You can’t just short-circuit from simulates to does to has subjective experience.

And the claim other humans don’t have subjective experience is such non-starter.

aidenn0

I think you're talking about consciousness rather than intelligence. While I do see people regularly distinguishing between simulation and reality for consciousness, I don't often see people make that distinction for intelligence.

> And the claim other humans don’t have subjective experience is such non-starter.

What about other primates? Other mammals? The smarter species of cephalopods?

Certain many psychopaths seem to act as if they have this belief.

dekhn

This is why I want the field to go straight to building indistinguishable agents- specifically, you should be able to video chat with an avatar that is impossible to tell from a human.

Then we can ask "if this is indistinguishable from a human, how can you be sure that anybody is intelligent?"
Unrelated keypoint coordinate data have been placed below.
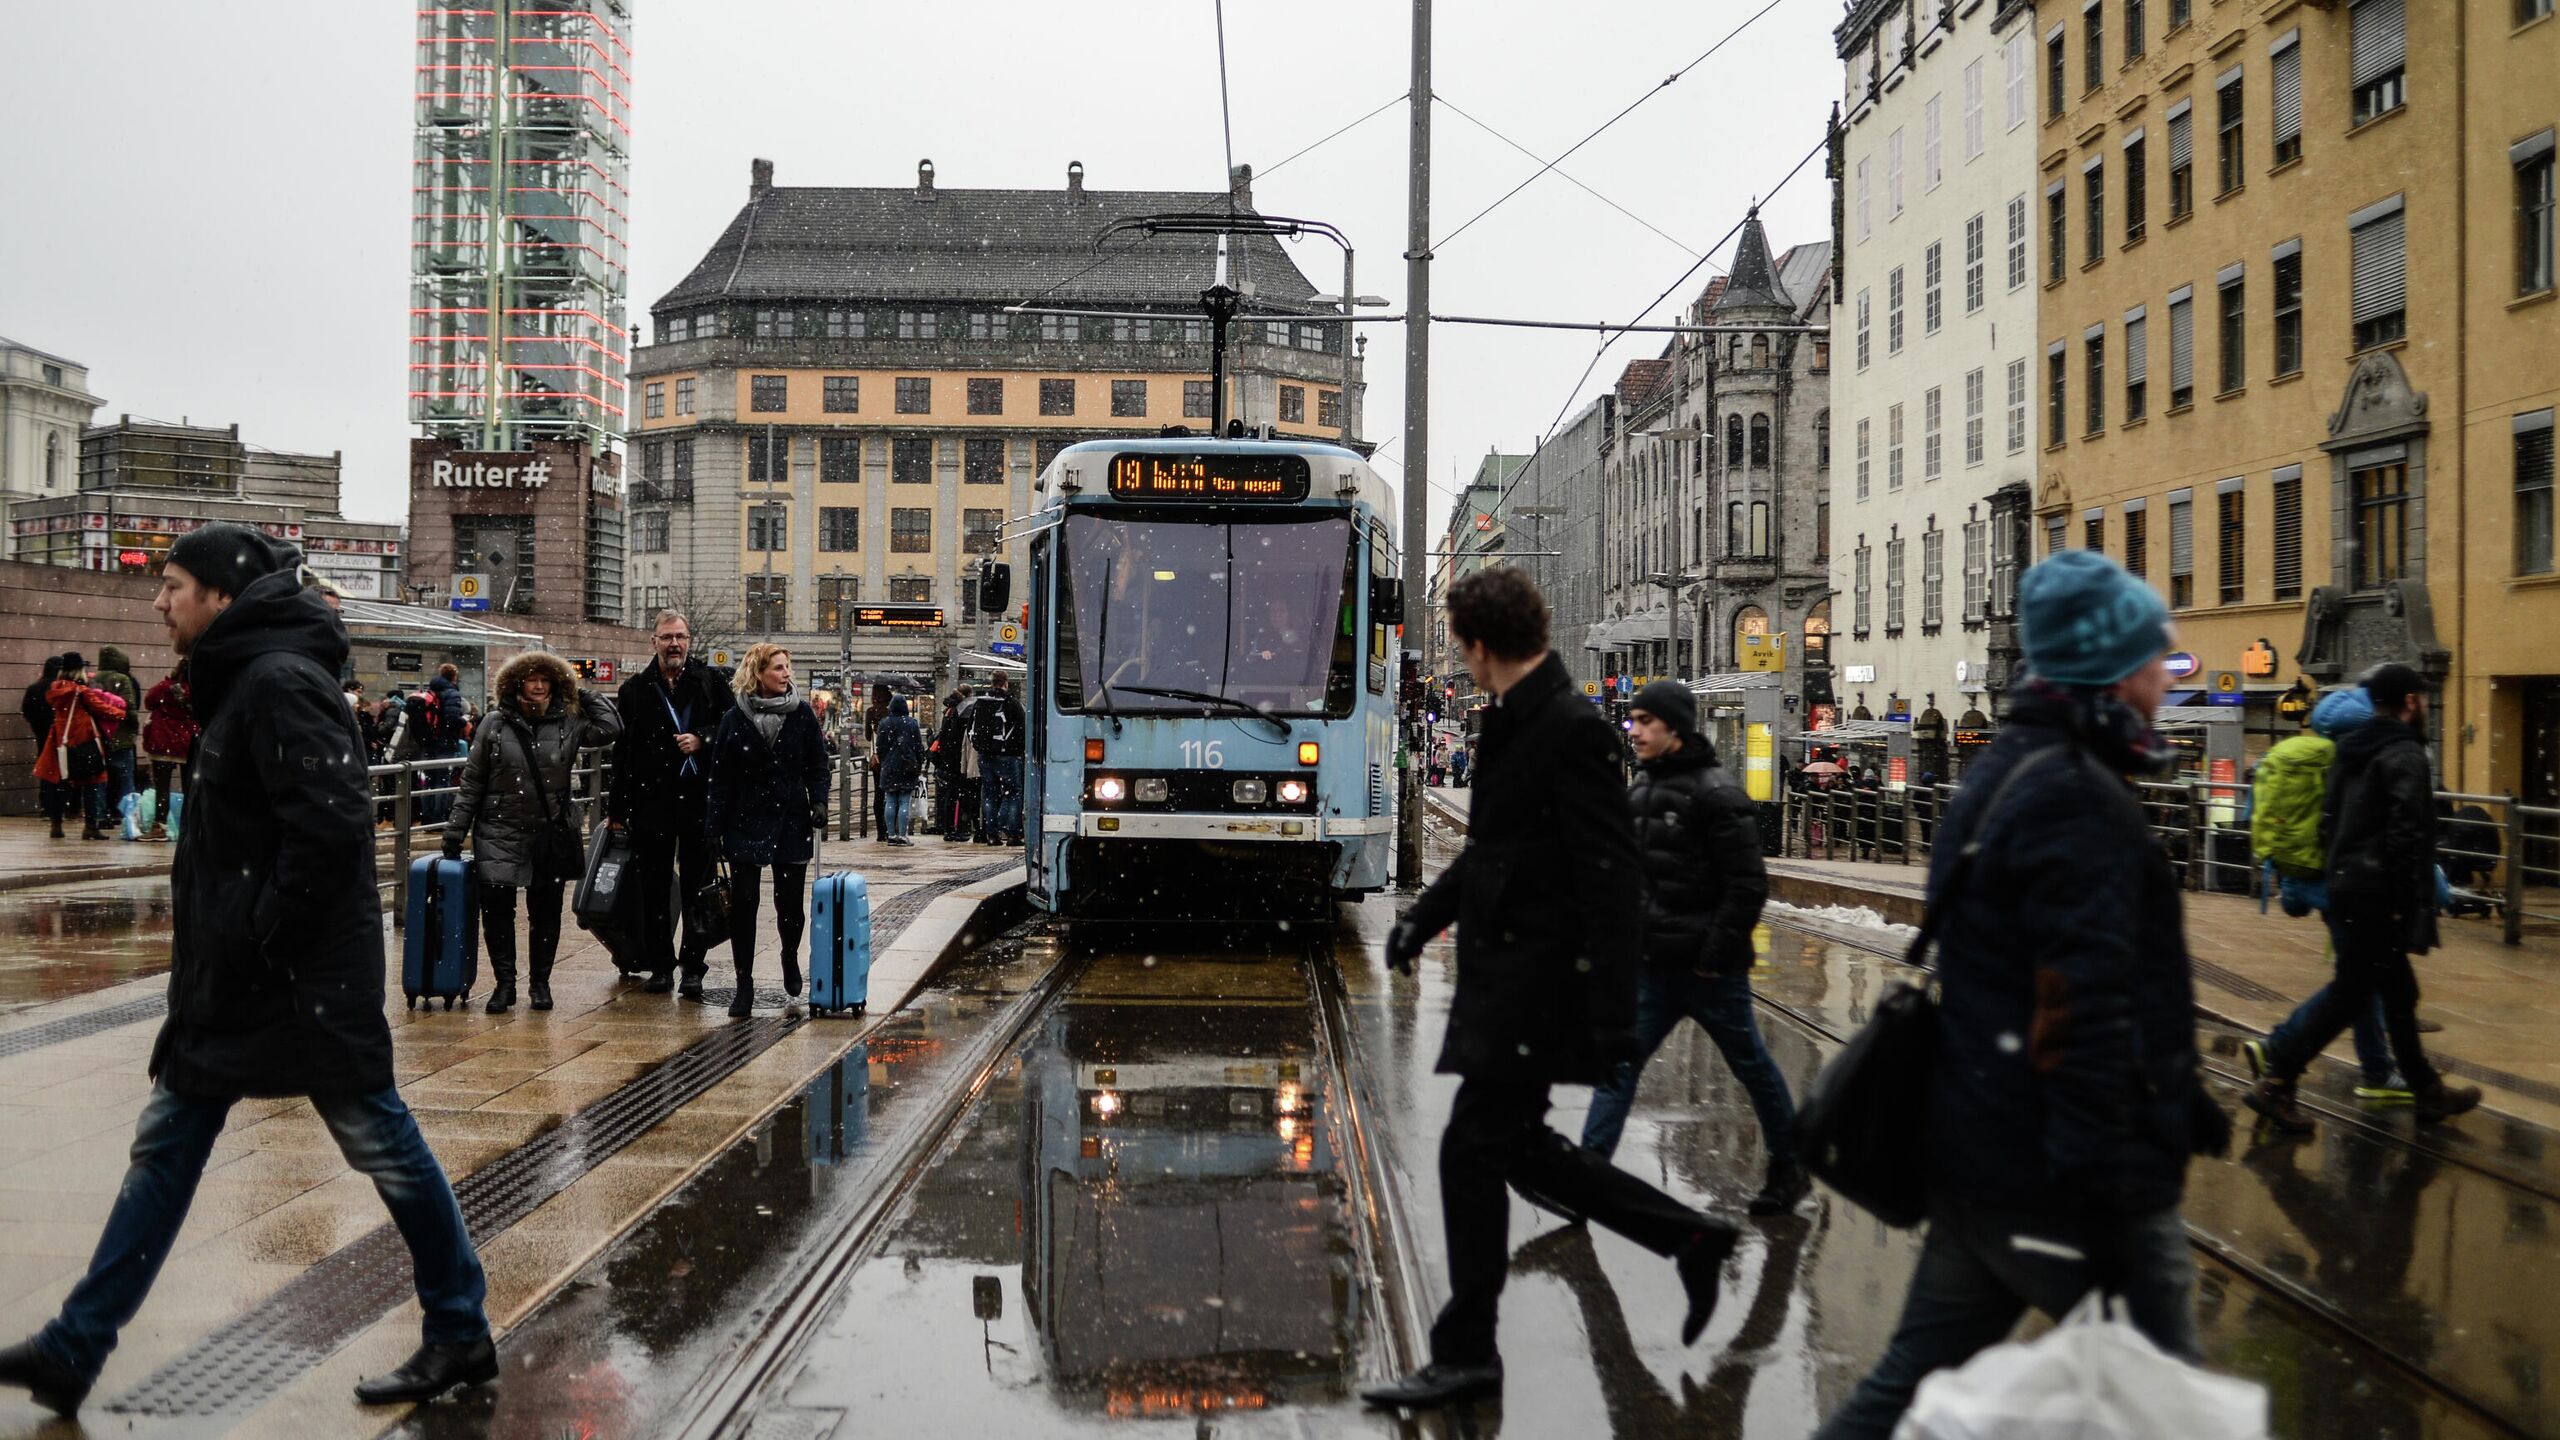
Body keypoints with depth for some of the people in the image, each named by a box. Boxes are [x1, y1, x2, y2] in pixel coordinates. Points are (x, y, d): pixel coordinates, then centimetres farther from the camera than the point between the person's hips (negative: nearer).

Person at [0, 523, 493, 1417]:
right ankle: (73, 1350, 23)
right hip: (233, 979, 10)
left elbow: (330, 825, -27)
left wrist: (260, 940, -20)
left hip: (304, 979, -10)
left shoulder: (280, 682, -17)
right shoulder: (241, 681, 14)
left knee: (382, 1146, 1)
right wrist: (214, 955, 13)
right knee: (164, 1144, 13)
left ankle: (461, 1336, 15)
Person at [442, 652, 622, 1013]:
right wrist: (454, 833, 2)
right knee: (496, 907, -6)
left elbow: (611, 727, -7)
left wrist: (584, 696, 3)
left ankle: (540, 983, 17)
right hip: (500, 834, -1)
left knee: (546, 912, 5)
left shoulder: (567, 725, 3)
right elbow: (471, 784, 4)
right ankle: (504, 983, 6)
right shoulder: (495, 727, 1)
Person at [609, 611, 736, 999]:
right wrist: (617, 809, 5)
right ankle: (660, 965, 17)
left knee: (697, 887, 3)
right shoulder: (635, 690, 5)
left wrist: (702, 739, -11)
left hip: (700, 800, -1)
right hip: (651, 803, 1)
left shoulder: (711, 683, 3)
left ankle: (693, 966, 10)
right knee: (655, 889, 7)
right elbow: (622, 754, 6)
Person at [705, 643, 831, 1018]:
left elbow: (818, 764, 7)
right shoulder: (735, 719, -1)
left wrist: (818, 802, -9)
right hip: (746, 822, -1)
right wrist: (714, 827, -3)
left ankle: (790, 958, 36)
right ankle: (744, 986, 6)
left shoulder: (802, 714, 2)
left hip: (791, 821, 1)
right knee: (742, 904, -2)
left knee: (791, 902, 5)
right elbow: (721, 777, 0)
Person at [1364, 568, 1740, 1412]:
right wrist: (1428, 911, 18)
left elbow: (1612, 880, -21)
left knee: (1472, 1151, -3)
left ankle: (1466, 1355, 10)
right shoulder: (1512, 722, 12)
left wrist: (1612, 1016, -23)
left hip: (1537, 981, -10)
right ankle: (1691, 1239, 26)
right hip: (1500, 972, 10)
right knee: (1518, 1147, 15)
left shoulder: (1573, 731, -18)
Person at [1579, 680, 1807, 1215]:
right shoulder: (1641, 789, 10)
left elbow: (1748, 885, -18)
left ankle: (1790, 1170, 26)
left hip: (1709, 970, -7)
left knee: (1751, 1064, 9)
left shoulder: (1716, 794, -15)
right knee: (1618, 1061, 1)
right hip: (1653, 965, 7)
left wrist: (1716, 955, -18)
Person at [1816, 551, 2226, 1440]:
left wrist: (2182, 1103, 25)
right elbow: (2088, 1019, -24)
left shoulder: (2009, 771, 14)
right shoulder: (2078, 801, -18)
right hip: (2063, 1183, -9)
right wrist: (2116, 1209, -23)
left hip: (1978, 1158, 10)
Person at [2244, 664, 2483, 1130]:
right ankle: (2277, 1083, -3)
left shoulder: (2348, 752, 13)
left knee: (2397, 991, 17)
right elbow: (2406, 838, -20)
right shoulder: (2405, 756, -13)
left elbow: (2328, 823, 15)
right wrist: (2404, 904, -17)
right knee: (2349, 995, -3)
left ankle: (2427, 1090, 27)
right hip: (2376, 898, -9)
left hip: (2344, 886, 9)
Personally I suspect we can make zombies that appear indistinguishable from humans (limited to video chat; making a robot that appears human to a doctor would be hard) but that don't have self-consciousness or any subjective experience.

bsder

"There is considerable overlap between the intelligence of the smartest bears and the dumbest tourists."

LLMs are not artificial intelligence but artificial stupidity.

LLMs will happily hallucinate. LLMs will happily tell you total lies with complete confidence. LLMs will give you grammatically perfect completely vapid content. etc.

And yet that is still better than what most humans could do in the same situation.

We haven't proved that machines can have intelligence, but instead we are happily proving that most people, most of the time just aren't very intelligent at all.

shmel

How do they convince themselves that other people have intelligence too?

6stringmerc

It is until proven otherwise because modern science still doesn’t have a consensus or standards or biological tests which can account for it. As in, highly “intelligent” people often lack “common sense” or fall prey to con artists. It’s pompous as shit to assert a black box mimicry constitutes intelligence. Wake me up when it can learn to play a guitar and write something as good as Bob Dylan and Tom Petty. Hint: we’ll both be dead before that happens.

aidenn0

I can't write something as good as Bob Dylan and Tom Petty. Ergo I'm not intelligent.